-- Opening Marker --

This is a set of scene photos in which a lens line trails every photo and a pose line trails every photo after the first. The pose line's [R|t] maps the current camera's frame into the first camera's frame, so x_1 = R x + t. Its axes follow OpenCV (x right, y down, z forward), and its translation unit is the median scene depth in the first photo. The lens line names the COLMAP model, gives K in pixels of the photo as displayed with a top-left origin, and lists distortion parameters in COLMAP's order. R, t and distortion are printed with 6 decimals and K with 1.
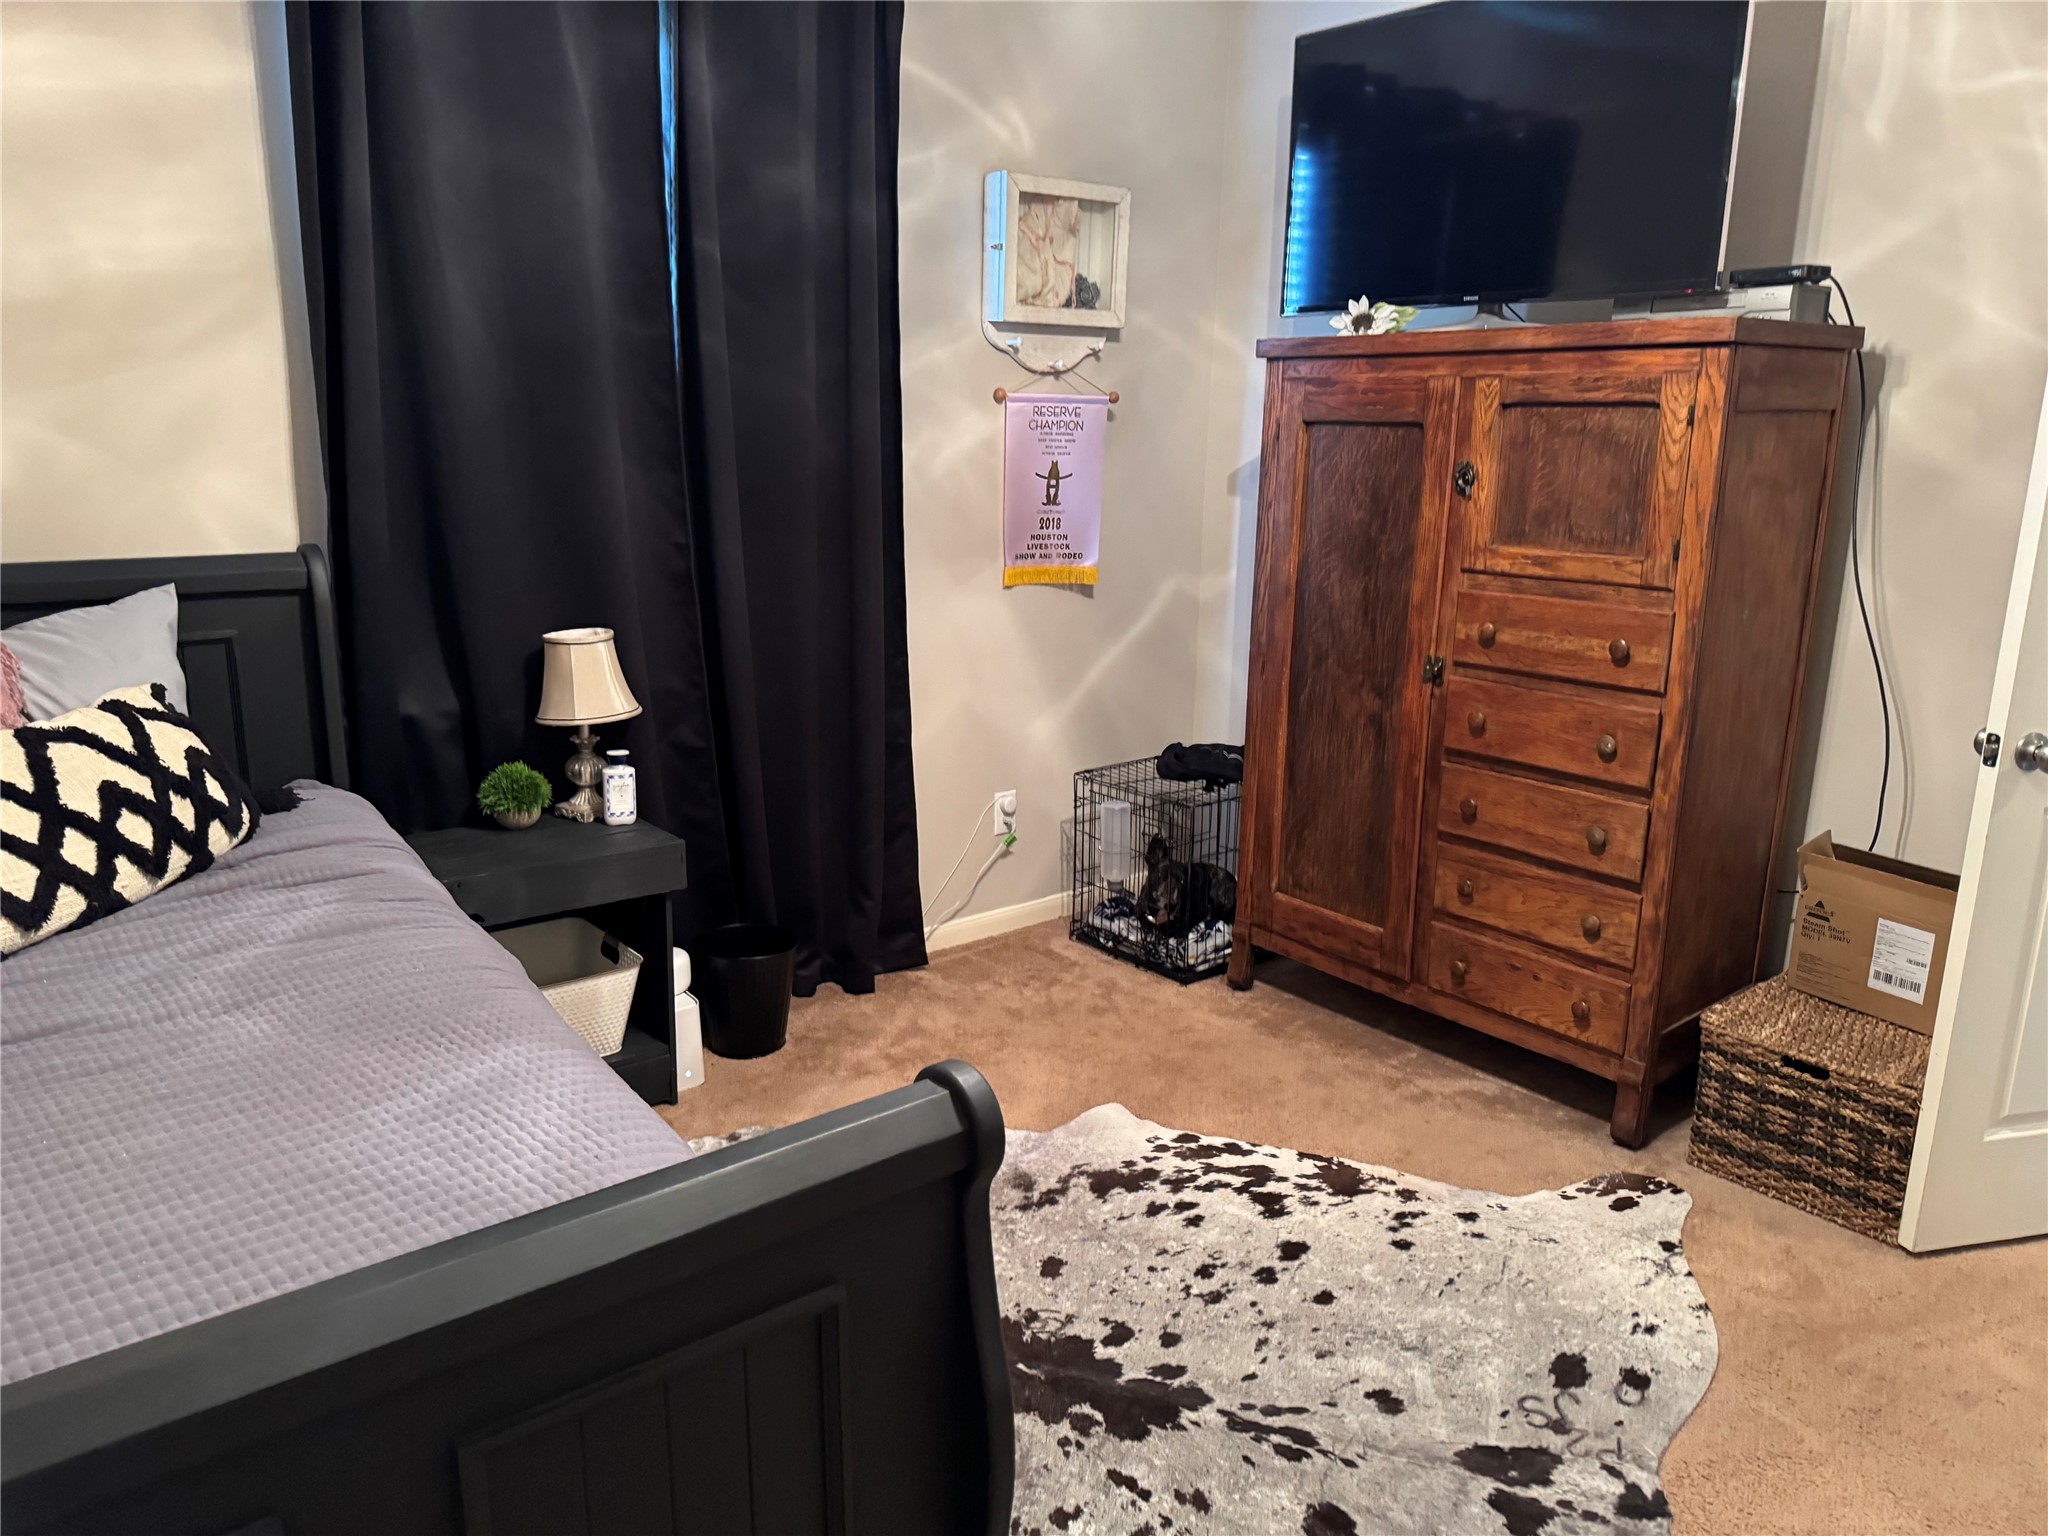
lens RADIAL K [[1443.9, 0, 1030.7], [0, 1443.9, 760.6], [0, 0, 1]] dist [-0.000616, -0.002971]
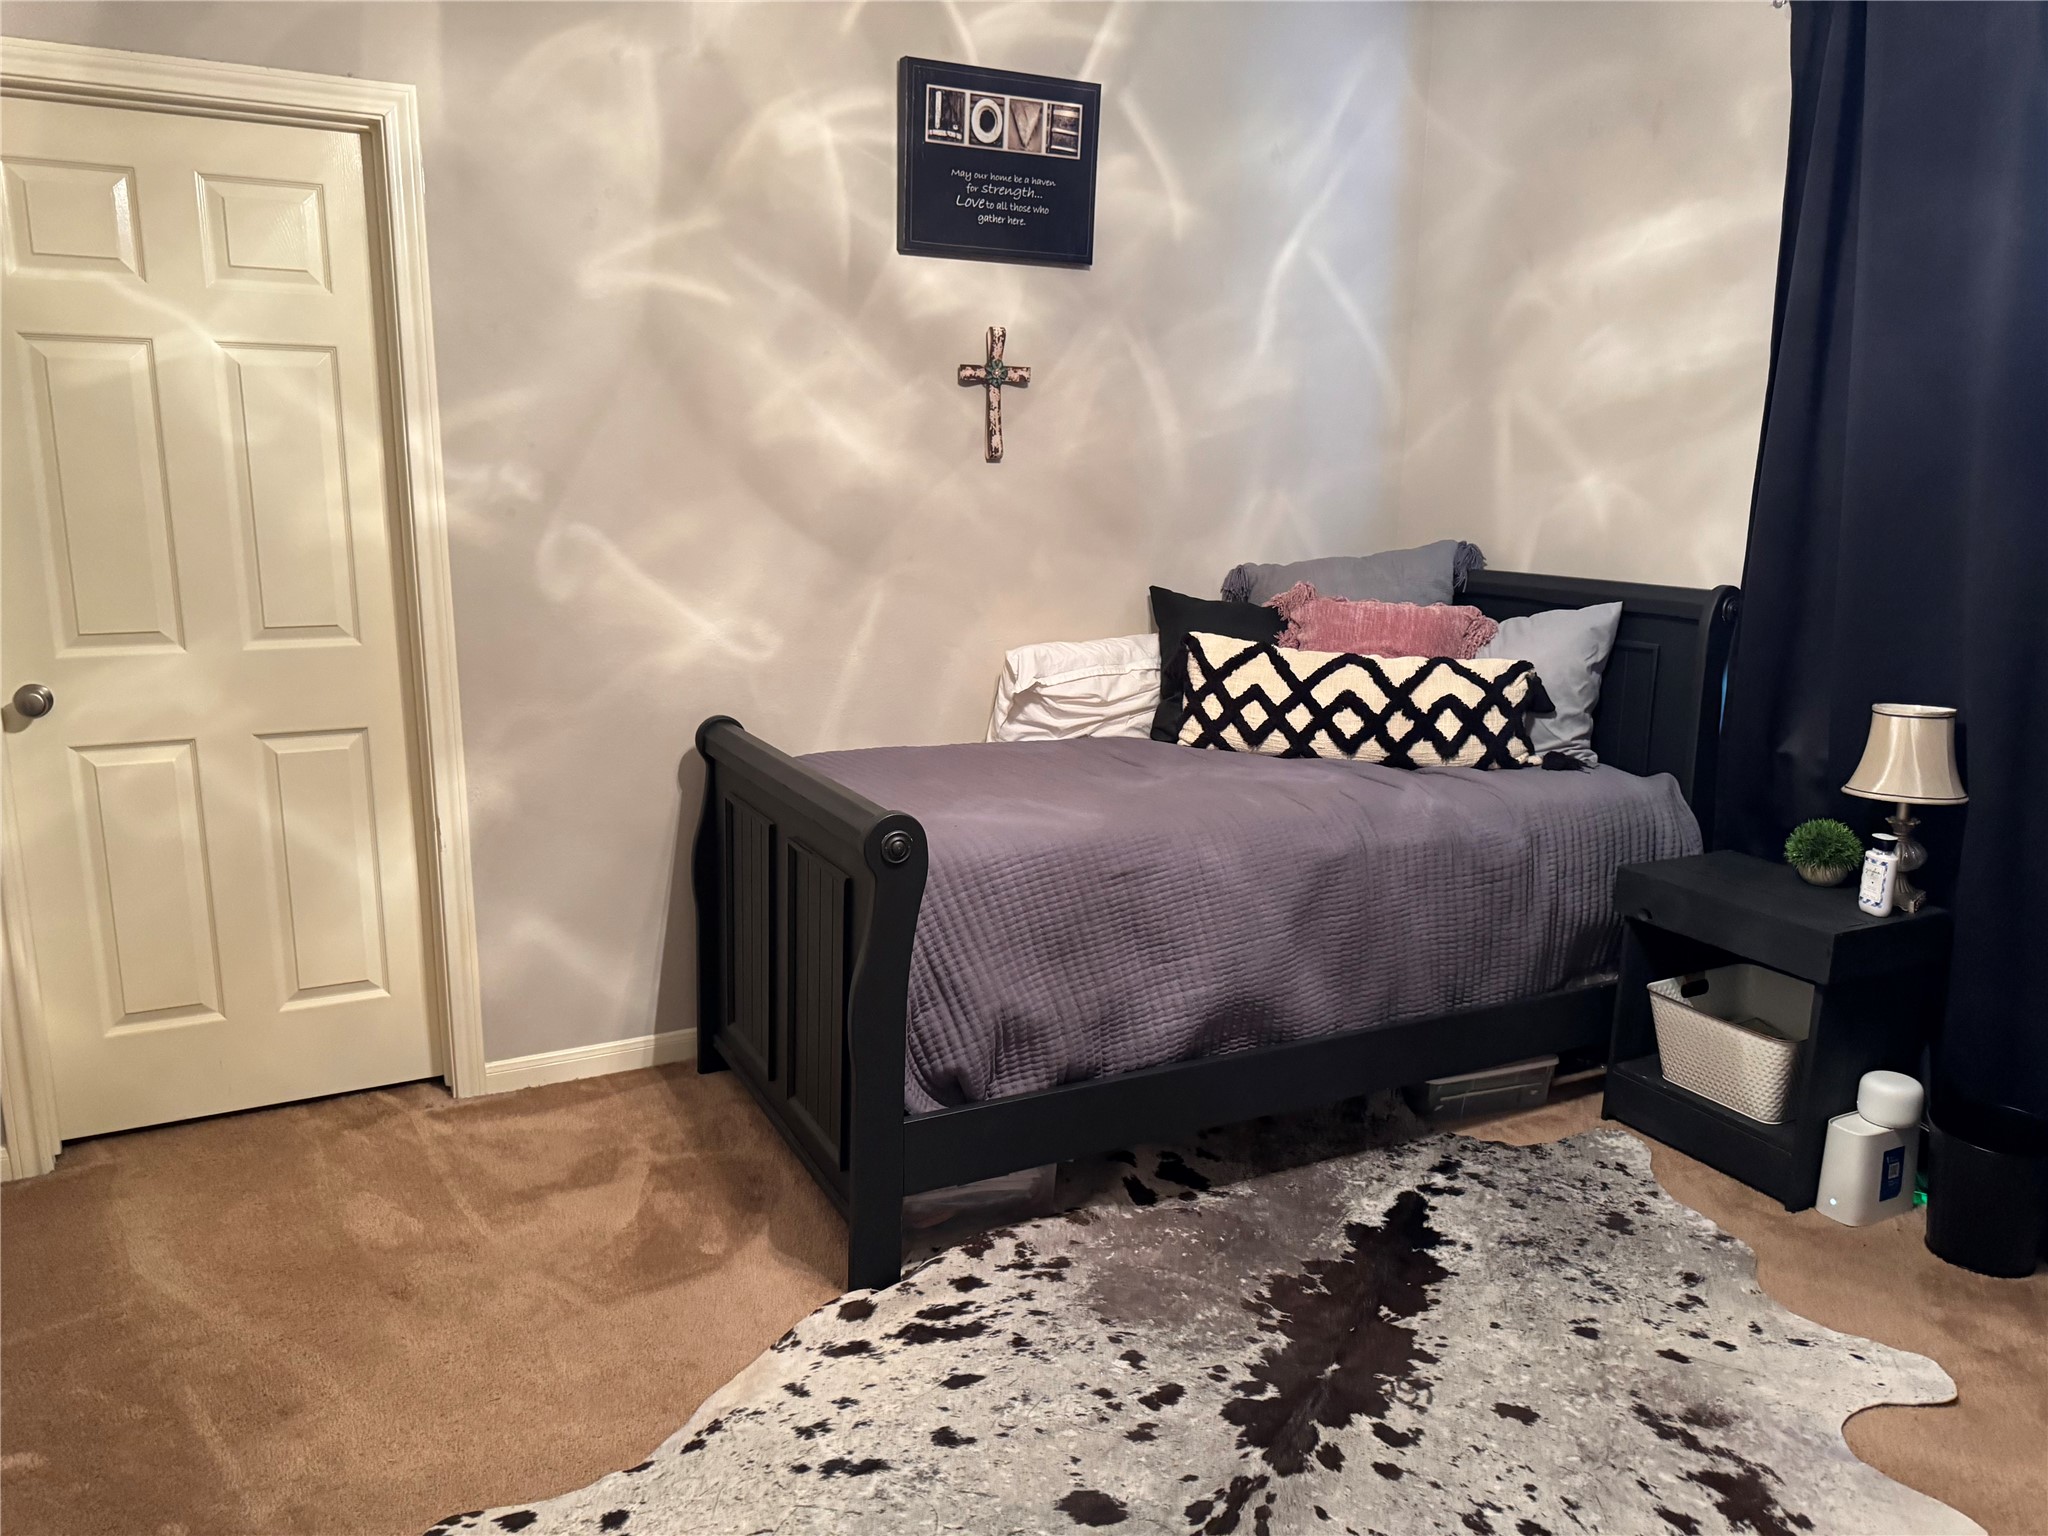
lens RADIAL K [[1443.9, 0, 1028.1], [0, 1443.9, 767.0], [0, 0, 1]] dist [-0.000616, -0.002971]
pose [[-0.193701, 0.189709, -0.962544, 0.927885], [-0.243186, 0.941221, 0.234445, -0.176768], [0.950442, 0.279489, -0.136181, 0.775661]]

-- Closing Marker --

Everything above should be given again exactly, apart from the pictures.

This is a set of scene photos in which a lens line trails every photo and a pose line trails every photo after the first. The pose line's [R|t] maps the current camera's frame into the first camera's frame, so x_1 = R x + t. Its axes follow OpenCV (x right, y down, z forward), and its translation unit is the median scene depth in the first photo. The lens line names the COLMAP model, gives K in pixels of the photo as displayed with a top-left origin, and lists distortion parameters in COLMAP's order. R, t and distortion are printed with 6 decimals and K with 1.
lens RADIAL K [[1443.9, 0, 1030.7], [0, 1443.9, 760.6], [0, 0, 1]] dist [-0.000616, -0.002971]
lens RADIAL K [[1443.9, 0, 1028.1], [0, 1443.9, 767.0], [0, 0, 1]] dist [-0.000616, -0.002971]
pose [[-0.193701, 0.189709, -0.962544, 0.927885], [-0.243186, 0.941221, 0.234445, -0.176768], [0.950442, 0.279489, -0.136181, 0.775661]]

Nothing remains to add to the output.